OVER the quarantine, several local film outfits like TBA Studios and Cinema One have generously uploaded full versions of their films on YouTube — and yes, they are absolutely free to watch!
A lot of these films are not the commercial blockbusters top-billed by mainstream actors that we’re used to seeing. These are small-budget, independent masterpieces that don’t often get wide releases or, at least, not an extended one. Having them available on a platform like YouTube gives these the audience they deserve, which is why we should watch these underrated gems while we still can.
Here are five proudly Filipino films you can watch on YouTube for free right now:
“Shift” | Director: Siege Ledesma
Marking singer Yeng Constantino’s film debut, “Shift” follows Constantino as Estela, a tomboy call center agent who develops feelings for her gay supervisor Trevor, played by Felix Roco. “Shift” was awarded Best Picture during the 9th Osaka Film Festival in 2014.

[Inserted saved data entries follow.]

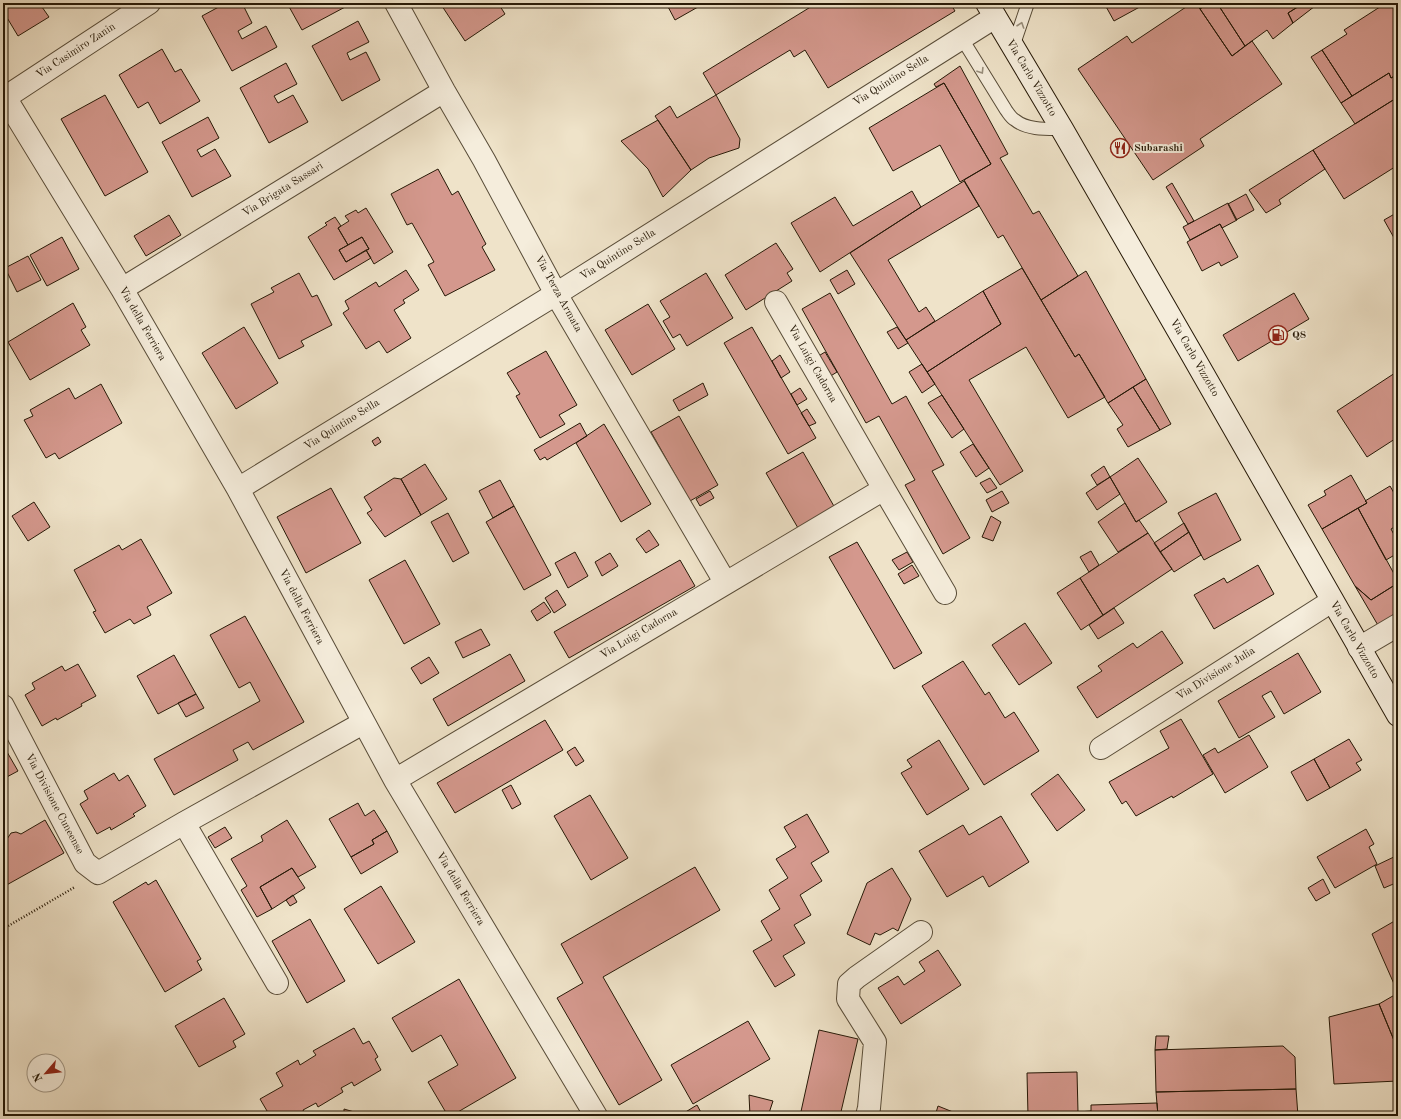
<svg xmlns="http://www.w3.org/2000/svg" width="1401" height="1119" viewBox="0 0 1401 1119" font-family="'Old Standard TT',serif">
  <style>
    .building { fill: #d4988d; stroke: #261907 }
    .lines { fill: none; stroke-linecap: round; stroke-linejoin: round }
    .lane-casing { stroke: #584c38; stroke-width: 14 }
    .street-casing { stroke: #584c38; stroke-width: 24 }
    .secondary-casing { stroke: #261907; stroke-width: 24 }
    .path { stroke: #261907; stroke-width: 2.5; stroke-dasharray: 1 2; stroke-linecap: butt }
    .lane { stroke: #f5eddc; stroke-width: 12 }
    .street { stroke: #f5eddc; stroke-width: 22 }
    .secondary { stroke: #f5eddc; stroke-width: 22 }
    .oneway { stroke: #988e7c }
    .labels { text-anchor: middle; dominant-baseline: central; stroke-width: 4; stroke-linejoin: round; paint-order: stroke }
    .street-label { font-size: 11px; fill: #261907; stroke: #f5eddc }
    .poi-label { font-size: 11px; font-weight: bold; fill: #261907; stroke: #f5eddc; text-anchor: start }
  </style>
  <rect width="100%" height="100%" fill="#efe3c9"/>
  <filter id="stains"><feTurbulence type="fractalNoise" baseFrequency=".005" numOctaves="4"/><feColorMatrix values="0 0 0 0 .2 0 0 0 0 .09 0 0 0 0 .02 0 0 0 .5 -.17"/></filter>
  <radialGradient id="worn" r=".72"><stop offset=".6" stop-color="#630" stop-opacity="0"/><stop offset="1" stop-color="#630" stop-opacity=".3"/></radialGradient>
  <path class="building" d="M3,3h47l-8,4 7,10 -31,19 -15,-25z
    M226,3h16l10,20 -14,8 4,8 24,-13 11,21 -45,24 -30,-55z
    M287,3h59l1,3 -45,24z
    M440,3h58l7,11 -40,27z
    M666,3h39l-30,17z
    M817,3h133l5,8 -127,77 -23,-38 -11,7 -4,-7 -74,45 -13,-22z
    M1104,3h43l-33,18z
    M1192,3h4l36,53 20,-15 30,43 -82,55 4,7 -51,34 -75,-111 49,-33 5,7z
    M1196,3h12l-8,6z
    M1208,3h9l28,43 -13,10 -32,-47z
    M1217,3h87l-16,10 5,10 -20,16 -6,-9 -22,16z
    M1304,3h15l-26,20 -5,-10z
    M1386,3h12v71l-7,4 -2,-5 -37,23 -30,-46 25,-16 -3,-4z
    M358,21l11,21 -22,11 3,7 16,-8 14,28 -38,21 -30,-55z
    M162,49l13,23 6,-3 19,32 -40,23 -12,-22 -10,6 -19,-33z
    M1322,50l30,46 -11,7 -30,-46z
    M286,63l11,21 -23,12 4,7 15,-8 15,27 -39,21 -29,-55z
    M960,66l48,88 -8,4 33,56 6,-3 39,65 -37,24 -38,-65 -5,3 -34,-58 27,-16 -47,-81 -8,4 -2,-3z
    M1389,73l2,5 7,-4v23l-43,27 -14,-21z
    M944,83l47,81 -31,18 -20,-37 -47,26 -24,-43z
    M105,95l43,77 -43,24 -44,-77z
    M716,95l24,44 -1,9 -30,10 -18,12 -36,-54 15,-10 7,12z
    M1398,97v68l-54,34 -31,-49z
    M208,117l11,21 -22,12 4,7 14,-8 16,27 -39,21 -30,-55z
    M658,120l33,50 -28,27 -15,-28 -27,-28z
    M1313,150l12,19 -46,31 2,4 -15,9 -17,-23z
    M438,169l14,26 6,-4 28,53 -4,3 13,23 -50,26 -17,-31 6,-3 -22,-39 -5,2 -16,-31z
    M964,181l15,25 -91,54 31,52 7,-5 9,14 -29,19 -56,-87 71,-46z
    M1172,183l22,38 -6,3 -22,-37z
    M912,191l9,16 -101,65 -29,-49 44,-26 18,29z
    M1246,194l8,16 -18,10 -8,-16z
    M1228,203l9,17 -15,8 -2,-4 -30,16 -7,-13z
    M366,208l27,44 -19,12 -8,-14 3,-1 -7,-12 -14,8 -10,-17 11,-7 -4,-5 11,-6 2,3z
    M1398,212v33l-14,-25z
    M169,215l12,20 -35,21 -12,-20z
    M335,217l6,9 -3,2 10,17 -9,5 7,12 20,-12 5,8 -37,22 -26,-43 19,-12 -2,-2z
    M1220,224l18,33 -17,9 -2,-4 -17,9 -15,-29z
    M62,237l17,32 -32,17 -17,-31z
    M362,237l7,12 -23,13 -7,-12z
    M776,243l17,26 -6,4 5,8 -46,29 -21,-35z
    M28,256l13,24 -24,12 -12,-24z
    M1022,268l53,89 4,-3 26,43 -37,21 -42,-71 -57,33 54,91 -23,14 -73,-113 74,-48 -18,-33z
    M406,270l13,20 -16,10 2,3 -11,7 17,28 -24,15 -8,-12 -13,8 -23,-36 6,-4 -4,-8 31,-19 3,5z
    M847,270l8,14 -17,10 -8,-14z
    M1086,271l60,108 -38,24 -29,-49 -4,3 -34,-57z
    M299,273l13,24 5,-2 15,30 -31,16 3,5 -25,13 -28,-55 23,-12 -3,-4z
    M706,273l27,45 -46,28 -7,-12 -7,4 -10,-17 7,-4 -10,-16z
    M983,291l18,33 -74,48 -21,-32z
    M830,293l62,111 14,-8 38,69 -12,6 38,67 -27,16 -38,-69 10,-5 -36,-64 -13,7 -64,-114z
    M1294,293l15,26 -71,42 -15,-26z
    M73,303l13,24 -5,3 9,15 -60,35 -22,-38z
    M648,304l27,45 -43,26 -27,-45z
    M244,327l34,56 -42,26 -34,-56z
    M752,327l64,111 -28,16 -64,-111z
    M897,327l11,16 -10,6 -11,-17z
    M546,351l31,54 -18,10 6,9 -25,14 -24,-42 4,-2 -13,-21z
    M825,352l12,20 -8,5 -12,-20z
    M780,355l10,17 -9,6 -9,-17z
    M922,364l13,20 -13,9 -13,-21z
    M1398,371v66l-31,20 -30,-46z
    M1146,379l25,45 -11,6 -27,-43z
    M703,383l5,12 -29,16 -6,-11z
    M101,384l21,39 -63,36 -4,-6 -9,5 -22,-38 9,-4 -3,-6 39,-22 6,11z
    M1133,387l27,43 -32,17 -11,-18 6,-4 -15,-22z
    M800,388l7,11 -10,6 -6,-11z
    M942,395l22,34 -12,9 -24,-35z
    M807,409l9,14 -7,3 -8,-13z
    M679,416l39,69 -28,16 -39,-69z
    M580,423l7,13 -40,24 -2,-3 -5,3 -6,-10z
    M604,424l47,80 -30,18 -45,-79z
    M378,437l3,5 -6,4 -3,-5z
    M973,444l16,24 -13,9 -16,-25z
    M803,452l32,56 -37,20 -32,-55z
    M1138,458l29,44 -31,20 -26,-45z
    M425,464l22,35 -26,16 -20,-36z
    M1104,466l6,11 -13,8 -6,-10z
    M1351,475l16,28 -45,26 -14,-24 18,-10 -2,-4z
    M1110,477l10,17 -23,16 -11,-17z
    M394,478l7,1 20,36 -36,22 -18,-24 5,-3 -8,-13z
    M990,478l7,10 -10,5 -7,-10z
    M500,480l14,26 -21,12 -14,-27z
    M1390,486l8,14v25l-7,4 7,13v11l-12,7 -28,-52 9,-5 -2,-2z
    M331,488l30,55 -55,30 -29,-56z
    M710,491l4,7 -14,8 -4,-7z
    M1002,491l7,12 -17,9 -6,-12z
    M1216,493l25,47 -37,20 -26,-47z
    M34,502l16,25 -22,14 -16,-25z
    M1125,503l11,19 3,-2 9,13 -30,19 -20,-30z
    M514,506l37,69 -27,15 -38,-68z
    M1358,508l40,73v2l-27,17 -16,-14 -33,-57z
    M448,513l21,40 -16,9 -22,-40z
    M991,516l10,6 -8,19 -11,-4z
    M1184,523l5,9 -29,20 -6,-9z
    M649,530l10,15 -13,8 -10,-14z
    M1189,532l12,23 -27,17 -14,-20z
    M1148,533l24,36 -69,46 -23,-37z
    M141,539l31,54 -25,14 4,8 -17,9 -4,-5 -25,14 -12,-21 3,-1 -22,-41 45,-25 3,5z
    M857,542l65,111 -28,16 -65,-112z
    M1091,551l8,14 -10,7 -9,-15z
    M575,552l13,24 -20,12 -13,-25z
    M907,552l6,10 -14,8 -7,-10z
    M610,553l8,13 -16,10 -7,-14z
    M405,560l35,64 -36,20 -35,-64z
    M680,560l15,26 -126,72 -15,-26z
    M912,565l7,11 -15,8 -6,-10z
    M1258,565l16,29 -60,35 -20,-34 30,-17 3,5z
    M1080,578l23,37 -22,15 -24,-37z
    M1398,583v33l-19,11 -24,-41 16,14z
    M557,590l9,15 -12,8 -9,-15z
    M544,602l7,10 -14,9 -6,-10z
    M1114,608l10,15 -26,16 -9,-14z
    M245,616l59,106 -51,28 -5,-8 -15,8 5,10 -64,35 -20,-36 106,-58 -10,-19 -11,6 -29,-53z
    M1025,623l27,40 -33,22 -27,-40z
    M481,629l9,16 -27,13 -8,-16z
    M1162,631l21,32 -86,55 -20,-31 25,-16 -4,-5 35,-23 4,5z
    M1298,653l23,39 -37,22 -13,-23 -9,5 13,21 -36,21 -21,-37z
    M510,654l15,27 -77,45 -15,-27z
    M174,655l22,39 -38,20 -21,-38z
    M429,657l10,16 -18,11 -10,-16z
    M963,661l22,34 4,-3 16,26 9,-6 25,39 -55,34 -62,-99z
    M78,664l18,32 -15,8 1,2 -25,14 -1,-2 -14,8 -17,-31 10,-6 -3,-6 30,-17 3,5z
    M196,694l8,14 -18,9 -8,-14z
    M1181,719l32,55 -40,24 -1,-2 -36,20 -10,-15 -4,3 -13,-22 60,-34 -9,-17z
    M545,720l18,30 -108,63 -18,-30z
    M1249,735l19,32 -43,26 -22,-38 12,-7 3,5z
    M1349,739l13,21 -6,3 5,7 -31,18 -16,-29z
    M939,740l30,49 -42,26 -26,-42 11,-6 -5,-7z
    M3,745l15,26 -15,8z
    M575,747l9,14 -8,5 -9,-14z
    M1314,759l16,29 -23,13 -16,-29z
    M114,773l5,8 9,-6 18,31 -13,8 2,2 -24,14 -1,-3 -13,7 -17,-30 8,-5 -4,-8z
    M1058,774l27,36 -28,21 -26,-37z
    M511,785l10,19 -9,5 -10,-19z
    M590,795l38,63 -37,22 -37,-64z
    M358,803l7,13 9,-6 13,21 -15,9 2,4 -23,13 -22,-38z
    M807,814l22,38 -18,11 11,18 -22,14 11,20 -17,10 11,18 -22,13 12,19 -20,12 -22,-36 19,-11 -11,-19 19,-12 -11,-19 19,-12 -12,-19 20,-12 -12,-20z
    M1001,816l28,46 -40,25 -6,-11 -36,21 -28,-46 44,-26 6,10z
    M45,820l19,33 -61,34v-43l4,-2v-3l4,-6 5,-1 5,2z
    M287,820l29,47 -18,10 -6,-9 -32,19 12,22 -15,8 -16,-27 6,-4 -16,-27 32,-18 -2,-5z
    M225,827l7,11 -17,10 -7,-11z
    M1366,829l8,15 -5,3 8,17 -42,24 -18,-31z
    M387,831l11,21 -37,22 -10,-17 23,-13 -2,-4z
    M1398,855v27l-14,6 -9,-22z
    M695,867l25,43 -117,67 59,103 -43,25 -62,-107 26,-15 -22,-39z
    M292,868l13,20 -33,21 -12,-22z
    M892,868l19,31 -13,32 -5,-3 -13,7 -5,-2 -5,12 -23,-11 20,-51z
    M1323,879l7,14 -14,8 -8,-13z
    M156,880l45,79 -4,2 5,9 -37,22 -52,-90 33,-20 2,3z
    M381,886l34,56 -37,22 -34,-55z
    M293,895l4,7 -7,4 -4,-6z
    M310,919l35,62 -38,22 -35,-62z
    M1398,919v74l-26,-59z
    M938,950l23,35 -60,39 -23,-36 20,-12 6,9 21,-14 -6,-9z
    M459,979l57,99 -65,38h-3l-20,-34 30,-17 -17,-30 -29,17 -20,-34z
    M1398,993v57l-19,-46z
    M224,998l21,36 -12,7 3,6 -37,20 -24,-41z
    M1379,1004l19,46v31l-64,3 -5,-67z
    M748,1021l22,38 -77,45 -22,-39z
    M354,1028l9,16 6,-3 9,16 -3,2 6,11 -27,16 -2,-4 -11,6 2,4 -25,15 -2,-4 -13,7 2,5 -2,1h-3l-1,-2 -3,2h-16l-1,-2 -5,2h-4l-10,-17 23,-13 -7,-13 22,-13 2,5 16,-10 -3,-4z
    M819,1030l39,9 -18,77h-40z
    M1156,1036h13l-2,13 -12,1z
    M1283,1046l12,11 1,32 -140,3 -1,-42z
    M1077,1072l1,40 13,-1v-6l66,-2 1,13h-130l-1,-43z
    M1296,1089l2,27h-140l-2,-24z
    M749,1095l24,6 -5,15h-18z
    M697,1105l6,11h-24z
    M938,1106l25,10h-28z
    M344,1109l24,7h-24z"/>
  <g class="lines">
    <g class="lane-casing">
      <path id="lane" d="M961,37l45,73c3,4 5,8 9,10 12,10 32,9 47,9
        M1013,47l15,-44"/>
    </g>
    <g class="street-casing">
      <path id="street" d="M396,3l48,88 40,69 72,134 169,288
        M3,94l119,195 116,200 157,291 201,336
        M3,99l146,-96
        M122,289l322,-198
        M238,489l318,-195 439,-277
        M884,489l61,104
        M1359,648l39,-23
        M3,706l82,157 13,10 86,-50 179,-100
        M1101,748l231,-147
        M395,780l489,-291 -108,-187
        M184,823l93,160
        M867,1116l2,-8 6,-66 -27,-43 1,-15 8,-7 64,-45"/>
    </g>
    <g class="secondary-casing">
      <path id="secondary" d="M987,3l75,126 128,222 208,364"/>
    </g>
    <path class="path" d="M1395,739l3,6
      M3,929l72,-42"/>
    <use href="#lane" class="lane"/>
    <use href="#street" class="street"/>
    <use href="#secondary" class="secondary"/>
  </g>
  <defs><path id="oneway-chevron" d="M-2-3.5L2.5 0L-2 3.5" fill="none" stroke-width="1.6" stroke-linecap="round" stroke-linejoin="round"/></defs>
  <g class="oneway">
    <use href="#oneway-chevron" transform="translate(1021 25) rotate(-71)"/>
    <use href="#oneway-chevron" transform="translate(981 71) rotate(58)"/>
  </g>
  <defs>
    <g id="restaurant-ring" transform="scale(1)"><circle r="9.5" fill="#f5eddc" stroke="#8f2418" stroke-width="1.5"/><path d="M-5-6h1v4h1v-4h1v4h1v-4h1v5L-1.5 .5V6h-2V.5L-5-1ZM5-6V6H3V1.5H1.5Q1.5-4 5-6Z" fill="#8f2418"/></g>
    <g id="fuel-ring" transform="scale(1)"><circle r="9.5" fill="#f5eddc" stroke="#8f2418" stroke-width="1.5"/><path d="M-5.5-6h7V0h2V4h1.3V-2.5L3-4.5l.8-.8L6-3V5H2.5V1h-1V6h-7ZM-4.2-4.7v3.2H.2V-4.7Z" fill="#8f2418"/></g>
  </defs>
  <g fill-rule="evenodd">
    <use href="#restaurant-ring" x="1120" y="148"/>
    <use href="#fuel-ring" x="1278" y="335"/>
  </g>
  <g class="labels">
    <g class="street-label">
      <text transform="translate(76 51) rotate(-33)">Via Casimiro Zanin</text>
      <text transform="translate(1031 78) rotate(59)">Via Carlo Vizzotto</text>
      <text transform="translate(891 81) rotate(-32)">Via Quintino Sella</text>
      <text transform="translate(283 190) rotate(-32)">Via Brigata Sassari</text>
      <text transform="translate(618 255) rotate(-32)">Via Quintino Sella</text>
      <text transform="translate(558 294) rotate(61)">Via Terza Armata</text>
      <text transform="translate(142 324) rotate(60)">Via della Ferriera</text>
      <text transform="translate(1194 358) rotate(60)">Via Carlo Vizzotto</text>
      <text transform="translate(812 364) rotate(60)">Via Luigi Cadorna</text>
      <text transform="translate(342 425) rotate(-32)">Via Quintino Sella</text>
      <text transform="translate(301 607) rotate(62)">Via della Ferriera</text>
      <text transform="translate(639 634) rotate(-31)">Via Luigi Cadorna</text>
      <text transform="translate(1354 640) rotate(60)">Via Carlo Vizzotto</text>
      <text transform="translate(1216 674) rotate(-32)">Via Divisione Julia</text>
      <text transform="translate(54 804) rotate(62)">Via Divisione Cuneense</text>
      <text transform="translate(460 889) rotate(59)">Via della Ferriera</text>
    </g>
    <g class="poi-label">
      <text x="1134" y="148">Subarashi</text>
      <text x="1292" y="335">Q8</text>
    </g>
  </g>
  <rect width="1401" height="1119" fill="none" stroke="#efe3c9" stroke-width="16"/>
  <rect x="4" y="4" width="1393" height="1111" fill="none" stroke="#261907" stroke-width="2"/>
  <rect x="8" y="8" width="1385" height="1103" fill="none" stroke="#261907"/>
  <g transform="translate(46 1073) rotate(242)"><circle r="19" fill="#f5eddc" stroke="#a29887"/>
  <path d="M0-3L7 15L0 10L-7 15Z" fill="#8f2418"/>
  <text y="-6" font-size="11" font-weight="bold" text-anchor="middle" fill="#261907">N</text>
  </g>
  <rect width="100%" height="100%" filter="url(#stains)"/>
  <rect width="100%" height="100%" fill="url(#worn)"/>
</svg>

“Smaller and Smaller Circles” | Director: Raya Martin
Based on the 2002 novel of the same name by F. H. Batacan, the mystery drama follows two Jesuit priests who take justice into their own hands by investigating the mysterious deaths of young boys from the slums of Payatas, while navigating deep-seated corruption in the government, church and the rich.
“Neomanila” | Director: Mikhail Red
In this neo-noir thriller set in modern Manila, Eula Valdez plays Irma, a skilled hitwoman who takes in a young orphan named Toto under her wing and trains him to be an assassin after she rescues the child from being hunted down by mobsters and dirty cops.
“Bliss” | Director: Jerrold Tarog
Iza Calzado plays an ambitious actress who is left disabled after a freak accident. While recuperating under the care of her husband (played by TJ Trinidad) and a seemingly peculiar nurse, Jane starts to question her sanity as she encounters strange hallucinations and horrific visions in her own home.
“Blue Bustamante” | Director: Miko Livelo
Aspiring for greener pastures, George Bustamante (played by Joem Bascon) flies to 1990s Japan for a job as an engineer, but ends up becoming a stunt double for a children’s TV show called “Force Five.” Aside from being endearingly quirky and nostalgic, the movie also sheds light on the lives of overseas Filipino workers.